The corporate best practices benchmarking industry that distributes information like EXBD is characterized by limited price competition and two major firms, Corporate Executive Board and Advisory Board Company. Consulting firms also provide similar benchmarking data, but only when being used for a project. Thus, EXBD’s data is typically used when a consulting project is unnecessary or prior to engaging a consultant to obtain benchmarking data in a more cost effective manner.

The market possesses high barriers to entry with no new companies entering the market since the 1979 due to the difficulty of replicating the historical results of surveys conducted to obtain benchmarking data and the extensive networks developed by incumbent industry participants. The company owns data regarding best practices dating back to 1979 (its inception), which no new entrant can replicate. The company has developed over 300,000 corporate best practices, 1,500 benchmarking datasets, and 11,500 analytical tools. The company’s only major competitor focuses on the healthcare segment, so direct competition on price is limited. Historically, the company has grown by successfully cross selling other EXBD products into an existing customer’s organization. For instance, a customer’s finance department may subscribe to the Finance Leadership Board, and after having success encouraged the marketing department to subscribe to the Marketing Leadership Council. The company incurs little additional cost when selling a program to one more incremental customer, because the cost of developing a program is fixed.

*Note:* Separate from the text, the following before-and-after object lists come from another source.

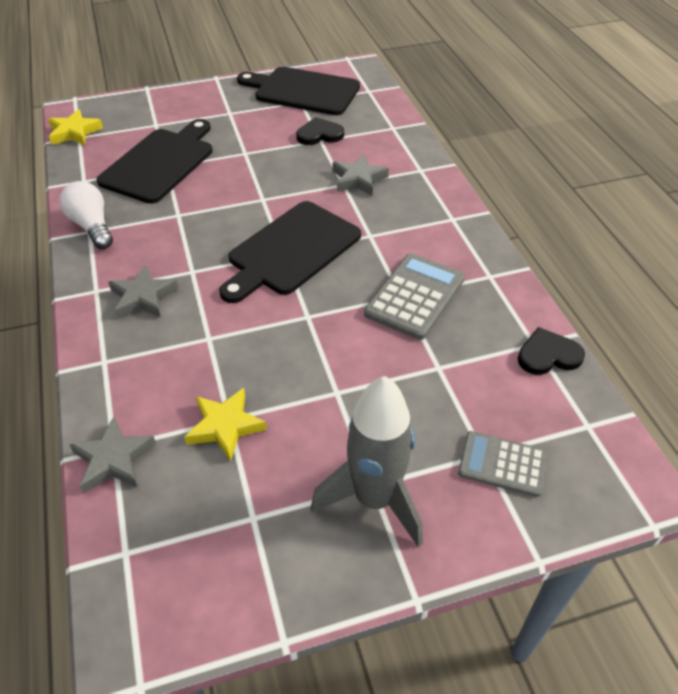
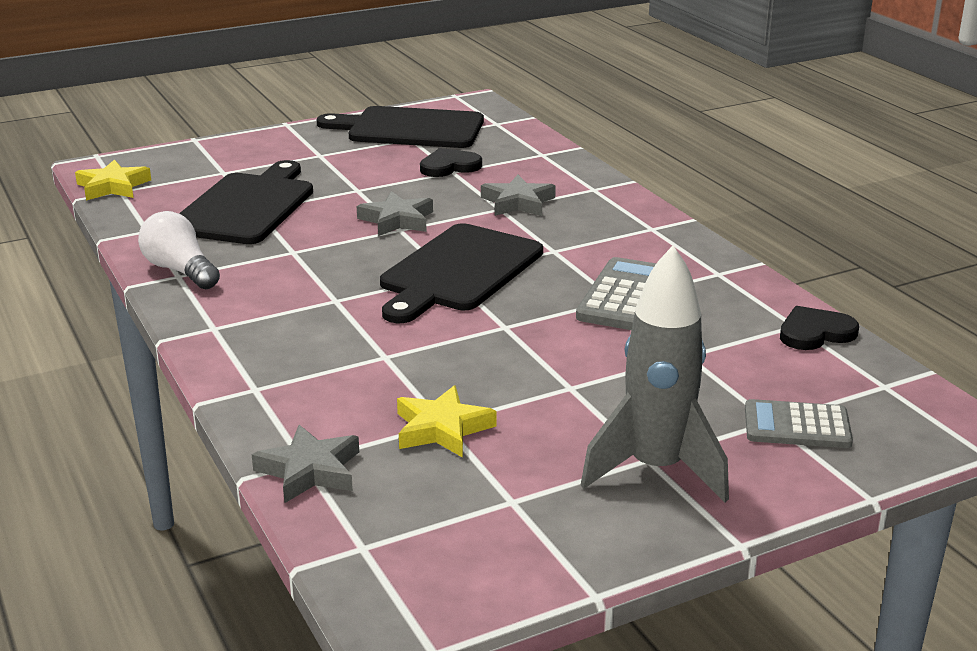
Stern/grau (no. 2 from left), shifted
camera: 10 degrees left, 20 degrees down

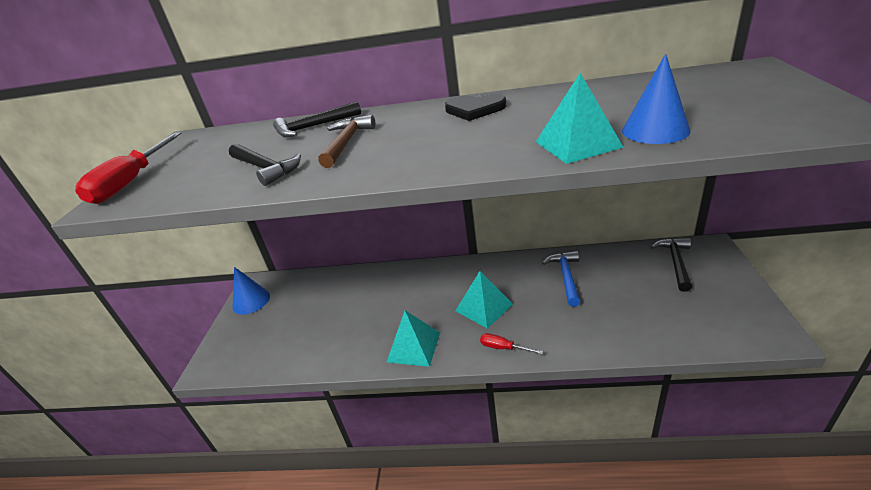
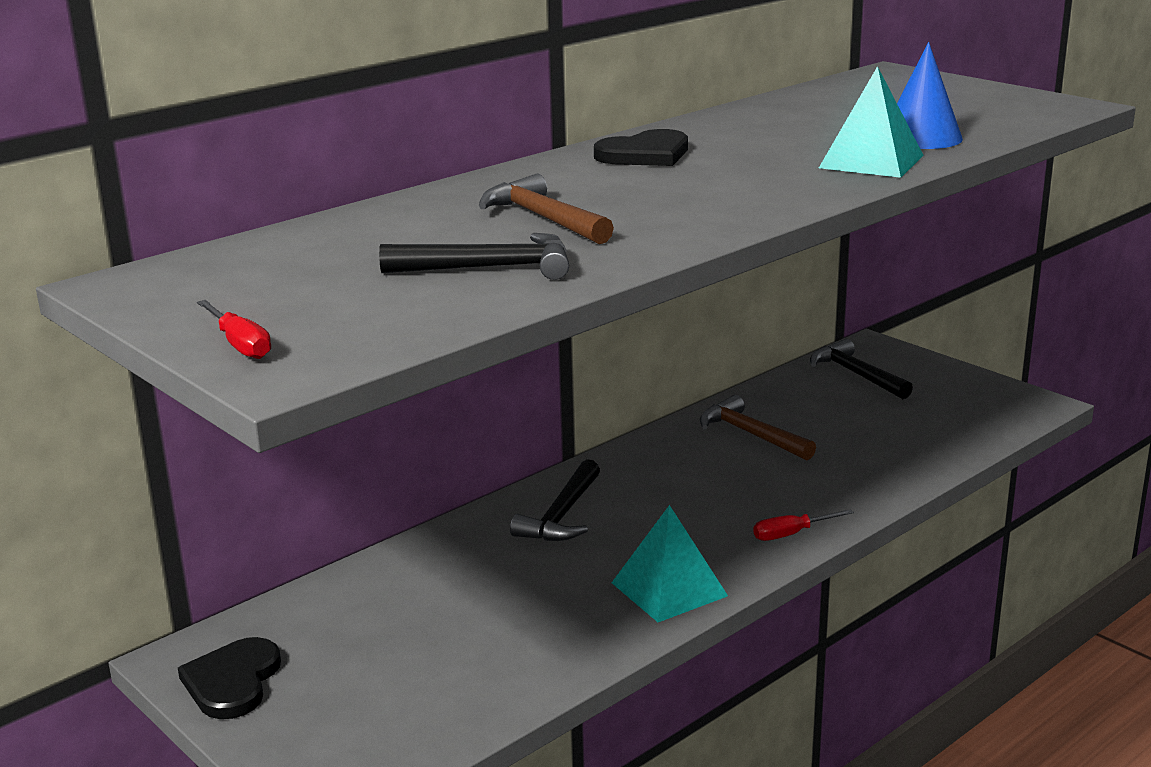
Hammer/schwarz (no. 2 from left), shifted
Schraubenzieher/rot (no. 1 from left), x0.51
Hammer/blau -> Hammer/braun (no. 2 from left)
Kegel/blau (no. 1 from left) -> Herz/schwarz (no. 1 from left)
Pyramide/türkis (no. 2 from left) -> none
camera: 50 degrees left, 10 degrees down

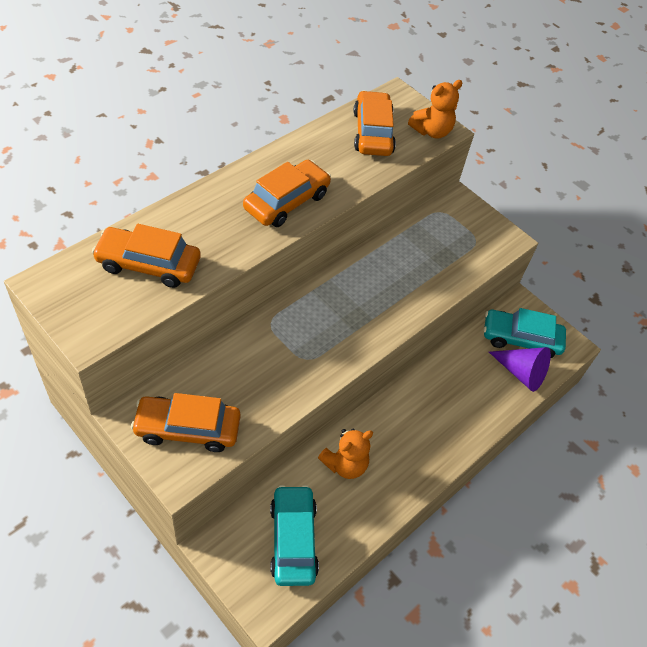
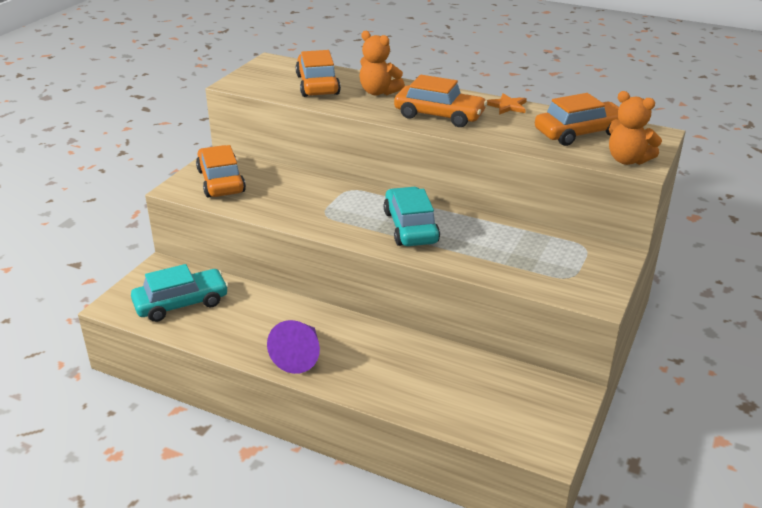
Auto/türkis (no. 2 from left), shifted
Kegel/lila, shifted
Teddybär/orange (no. 1 from left), shifted
none -> Stern/orange
camera: 75 degrees right, 20 degrees down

Thus, every new subscription the company sells is very profitable. While the company counts approximately 80% of the Fortune 500 as customers, a very large untapped addressable market of smaller, mid-sized business exists. Thus, not only does the company possess a moat with regard to its existing customers, but also has strong growth opportunities.

Risks to Cash Flows

The largest risk I am concerned about regarding owning EXBD is that the decline in revenue during 2009 was a not a as a result of the recession, but a secular decline in demand for the company’s products. Based on calls I made to customers, EXBD’s clients still find the company’s products valuable, but like most companies during the recession had to make cost cuts, and information resources like EXBD’s products were cut as opposed to additional headcount reductions.

As the economy recovers and corporate purse strings loosen, I believe the company will be able to return to its historical level of free cash flow. However, that will likely take place during 2011.

Does Corporate EXBD Have a Good Management Team?

The EXBD management team is lead by Thomas Monahan. He was promoted to Chief Executive Officer in 2005. Prior to becoming CEO, he was general manager of EXBD. Prior to EXBD, Thomas was a senior consultant at Deloitte and Touche. Thomas has returned substantially all free cash flow to shareholders through dividends and share buybacks during his tenure, as the company does not require large amounts of capital to grow. Thomas owns $1.2MM worth of EXBD common stock or ~2x his base salary, ensuring that he will continue to keep a shareholder mindset.

Can EXBD Be Bought at a Cheap Price?

After examining the past several years’ free cash flow, I believe that normalized pre-tax equity free cash flow is ~$105MM. At Thursday’s closing price of $22.82, EXBD’s market capitalization less net cash and marketable securities is ~$718MM, which means the stock has a 15% pre-tax equity free cash flow yield.

If EXBD trades at a 7% pre-tax equity free cash flow yield, which would be appropriate for this high quality business with compelling growth prospects, the stock will rise to ~$46, making the stock a compelling buy at $22.82. Further, the company has a 1.9% dividend yield at $22.82 per share.